Monday, December 9, 2013

JE #8


Before taking this course, I did not know that the Juarez femicides were occurring. Desert Blood by Profe provided a historical viewpoint to these homicides by first informing the public of the murders. Without someone telling the story then who will know that such injustices occur in our world. The political background of this injustice is that the book gives clarification as to the structures that motivate these murders. The maquiladora is in itself a factory that is made to exploit humans and relinquish them once they have been exhausted. These factories are draining human life and the importance of life. With these machines people are seen as simply machines that could be used and abused.
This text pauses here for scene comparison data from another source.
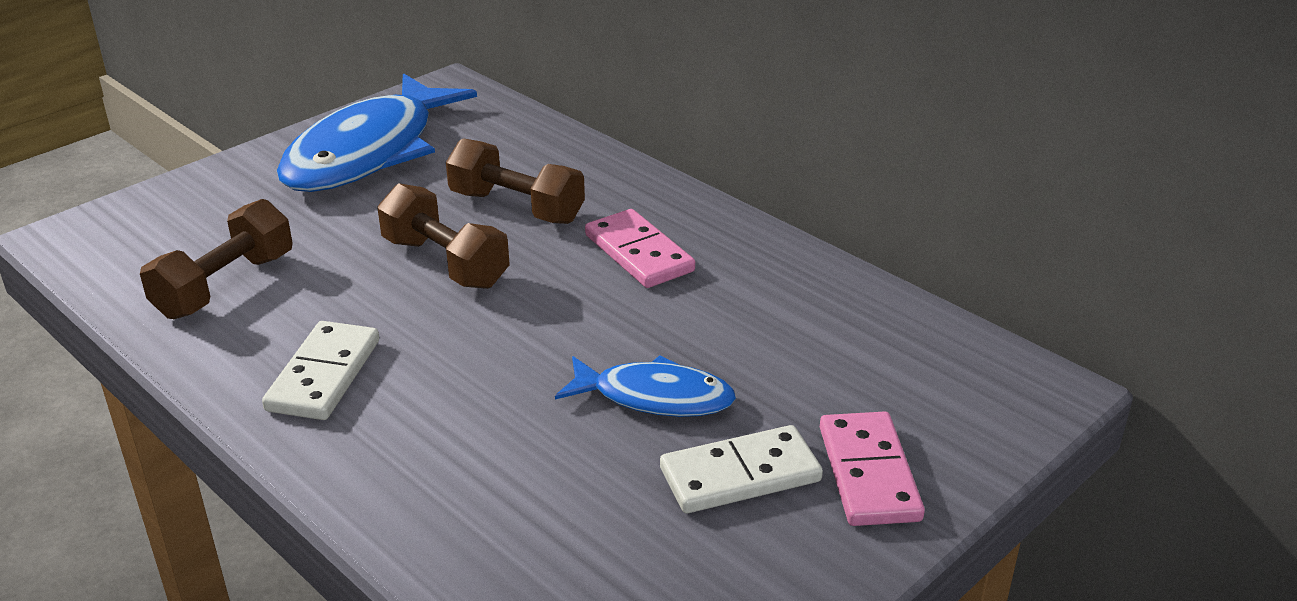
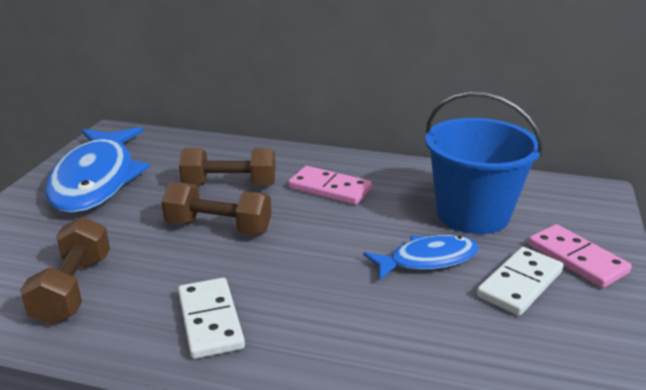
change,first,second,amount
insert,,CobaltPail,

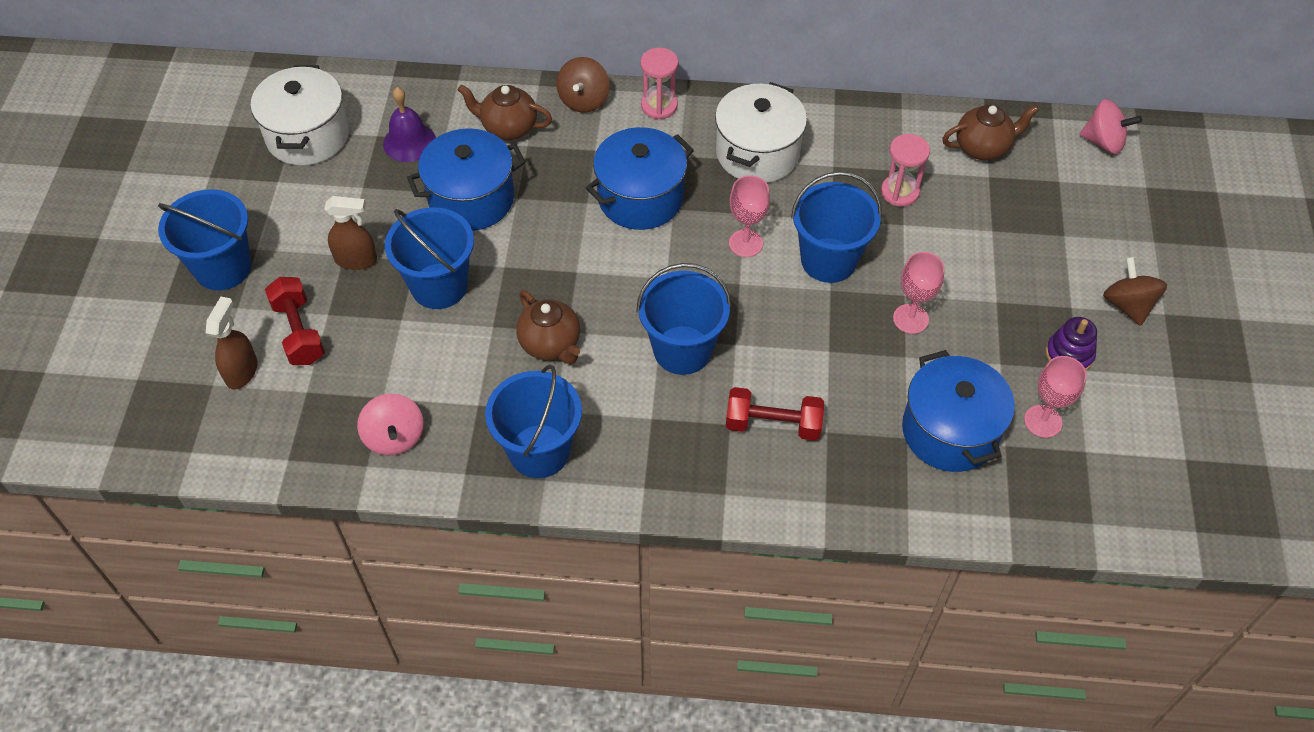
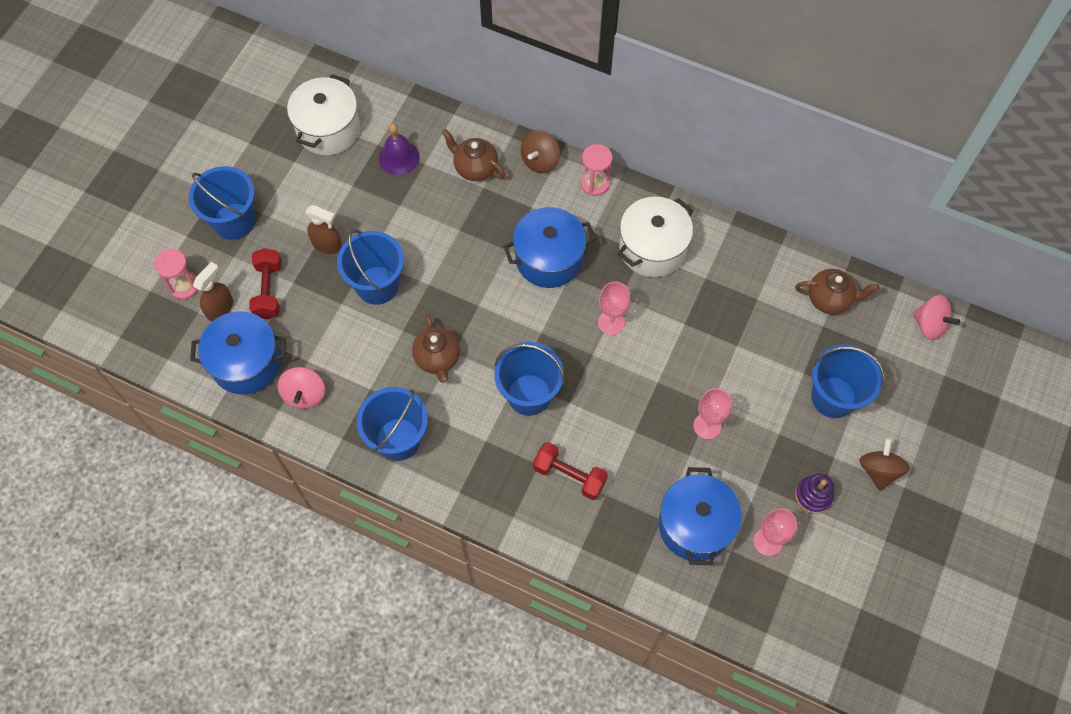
change,first,second,amount
move,RosySandTimer (2nd from left in the first image),RosySandTimer (1st from left),
move,CobaltCookingPot (1st from left),,
move,CobaltPail (5th from left),,

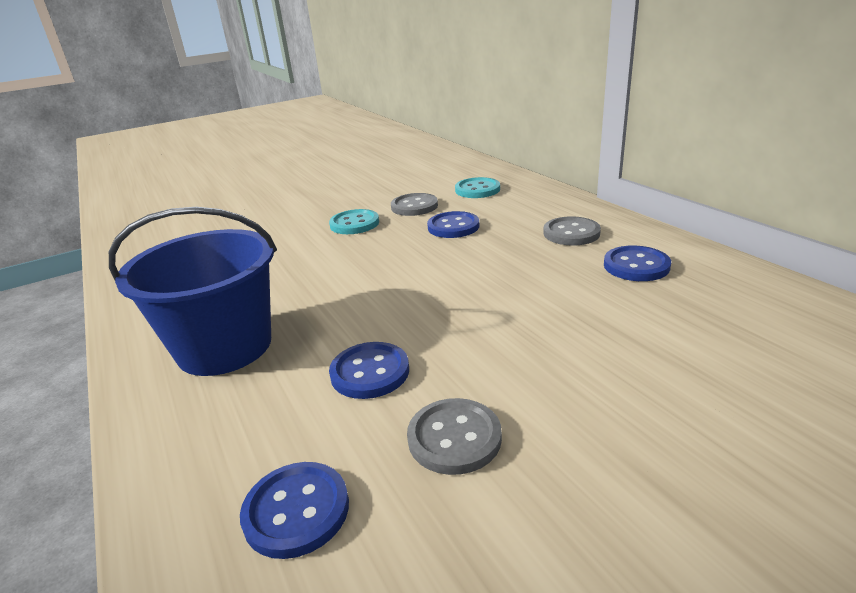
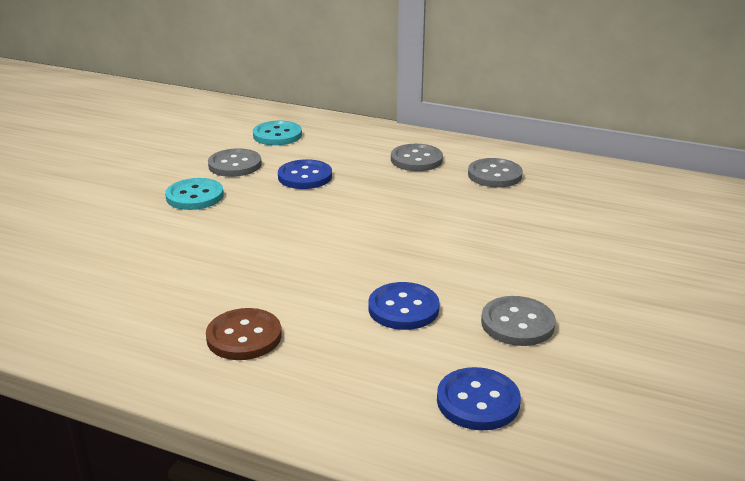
change,first,second,amount
replace,CobaltPail,RussetShirtButton,
recolor,CobaltShirtButton (4th from left),GrayShirtButton (3rd from left),

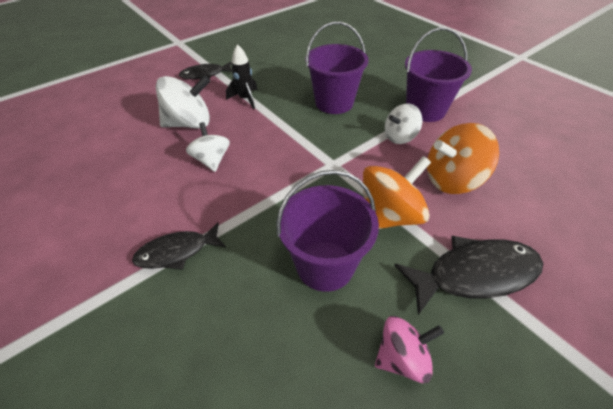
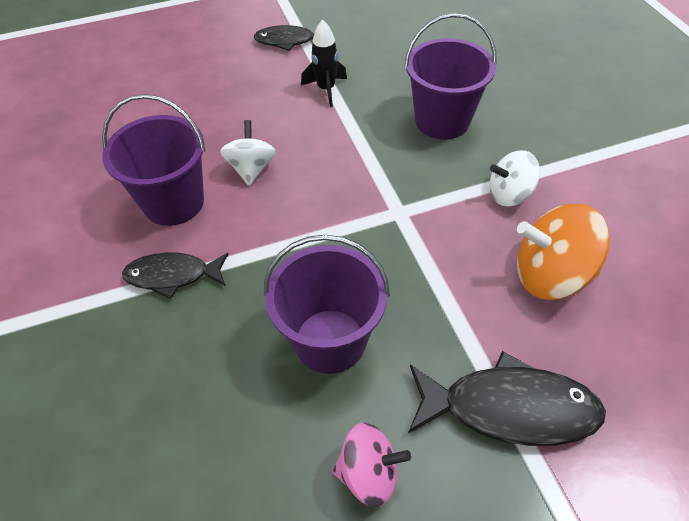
change,first,second,amount
move,VioletPail (3rd from left in the first image),VioletPail (1st from left),
delete,SnowWhiteToyTop (1st from left),,
delete,OrangeColouredToyTop (1st from left),,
By being stripped of their humanity, the womyn who work in these factories are battered, abused, raped, murdered, and who knows what else. The creation of these factories is for no other reason than profit. Through the creation of Nafta, international corporations are able to abuse the workers from Mexico and violate their human rights. When watching Bordertown, I was in shock and disbelief. I am angered by the fact that I did not know about this film prior to border consciousness or of the Juarez femicides. Entry Denied further made me conscious of how borders have been used to regulate womyn and gay people. The various polices that have gone through this country’s legislation have been biased against women for example the legislation called the Chinese Exclusion Acts. The fact that these immigration policies happened and are currently happening show how White America still has a prerogative of eugenics. All humans have the birth right of crossing any land they feel like crossing. Only because of human greed, people are bound to imaginary borders that become visible with the blood that has been spilled on them by innocent people.